The infections caused by MRSA were initially confined to hospitals and healthcare facilities and were named hospital-acquired MRSA (HA-MRSA), with sporadic infections in the community related to direct exposure to the healthcare system [21]. During the mid-1990s, new MRSA lineages emerged, which were, in general, quite susceptible to different antimicrobials and possessed the SCCmecIV [22]. The first infections with these new clones were found in native people in Australia and North America, as well as in people involved in contact sports [23]. These strains spread in the community and were likewise named community-acquired MRSA (CA-MRSA) [24]. During their evolution, they became dominant in hospitals [25]. In 2005, a new MSRA clone, ST398, was found in livestock [26], and was subsequently named LA-MRSA [27]. This clone was shown to have originated from humans and seemed to have lost host specificity while acquiring methicillin resistance [28]. Further studies showed the increasing diversity of LA-MRSA [29]. Humans in contact with livestock, mostly pigs, could be temporarily infected with these strains, suggesting a zoonotic transmission [30]; however, those clones represented little pathogenicity for humans in general [31].

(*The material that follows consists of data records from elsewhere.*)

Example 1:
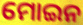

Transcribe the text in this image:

ମୋଇନ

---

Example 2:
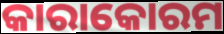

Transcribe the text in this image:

କାରାକୋରମ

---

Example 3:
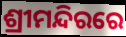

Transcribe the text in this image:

ଶ୍ରୀମନ୍ଦିରରେ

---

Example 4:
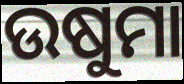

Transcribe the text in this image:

ଉଷୁମା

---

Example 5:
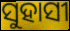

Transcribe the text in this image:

ସୁହାସୀ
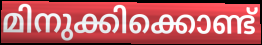
മിനുക്കിക്കൊണ്ട്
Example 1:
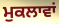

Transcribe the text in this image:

ਮੁਕਲਾਵਾਂ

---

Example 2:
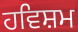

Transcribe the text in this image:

ਹਵਿਸ਼ਮ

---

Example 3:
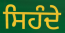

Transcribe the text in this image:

ਸਿਹੰਦੇ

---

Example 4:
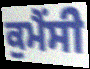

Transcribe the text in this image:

ਕੁਮੈਂਸੀ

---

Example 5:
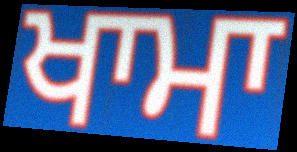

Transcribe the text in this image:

ਖਾਮਾ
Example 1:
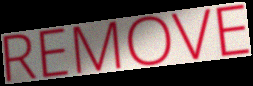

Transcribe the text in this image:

REMOVE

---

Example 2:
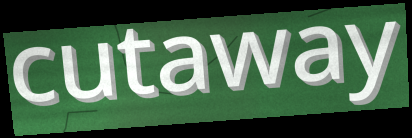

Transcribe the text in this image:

cutaway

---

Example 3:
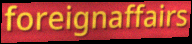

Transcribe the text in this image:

foreignaffairs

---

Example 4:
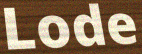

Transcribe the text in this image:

Lode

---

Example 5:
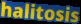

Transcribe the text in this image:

halitosis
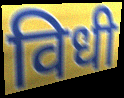
विधी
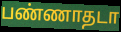
பண்ணாதடா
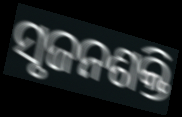
ସୃଜନଶକ୍ତି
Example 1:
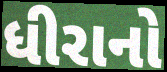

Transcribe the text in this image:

ધીરાનો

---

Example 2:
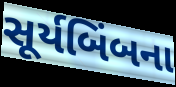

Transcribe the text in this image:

સૂર્યબિંબના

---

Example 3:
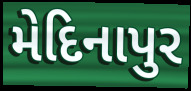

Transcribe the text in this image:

મેદિનાપુર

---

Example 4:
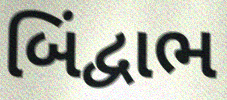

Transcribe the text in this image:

બિંદ્વાભ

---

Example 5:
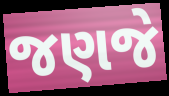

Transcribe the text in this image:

જણજે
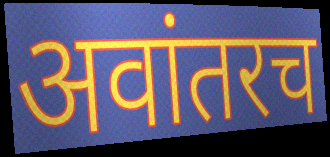
अवांतरच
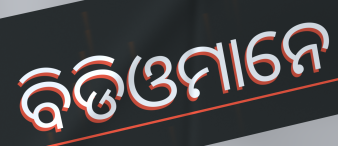
ବିଡିଓମାନେ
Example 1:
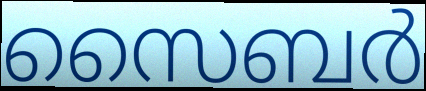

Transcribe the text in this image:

സൈബർ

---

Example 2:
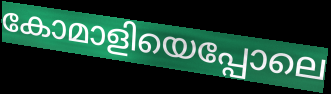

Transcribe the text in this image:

കോമാളിയെപ്പോലെ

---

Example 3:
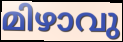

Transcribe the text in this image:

മിഴാവു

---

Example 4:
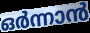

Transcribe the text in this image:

ഒർന്നാൻ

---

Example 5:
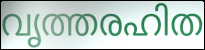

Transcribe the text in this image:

വൃത്തരഹിത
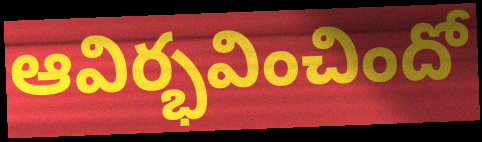
ఆవిర్భవించిందో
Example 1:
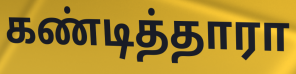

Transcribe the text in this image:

கண்டித்தாரா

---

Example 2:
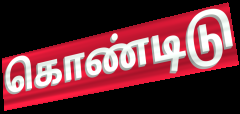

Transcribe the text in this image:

கொண்டிடு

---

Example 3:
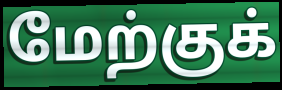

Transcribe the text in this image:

மேற்குக்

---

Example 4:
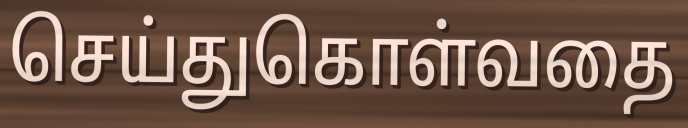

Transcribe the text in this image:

செய்துகொள்வதை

There is no doubt that AMR is one of the most dangerous threats to public health in the world and it seems that the Arab countries present an ideal environment for the spread of resistant strains [31][32][31,36]. This could be related to several reasons, including the over/misuse of antibiotics in humans and animals, and the high mobility of animals and herders in some countries. Next to that, by large, infection control measures are absent. From a sociological standpoint, the continuous population mobilization due to socioeconomic conflicts and multiple war crises are to be taken into account [33][34][34,37]. Other factors involved may be the specific environmental conditions, with large deserts and limited places with water where people cluster together with their animals, as well as the intensification of animal production [35][38]. These specific regional characteristics may have a relevant impact on the epidemiology of MRS. The problem with methicillin resistance in staphylococci in the Arab countries, as in other parts of the world, has grown steadily [36]. However, its extent is currently not clear since surveillance of drug resistance is only carried out in a few Arab countries [34][37].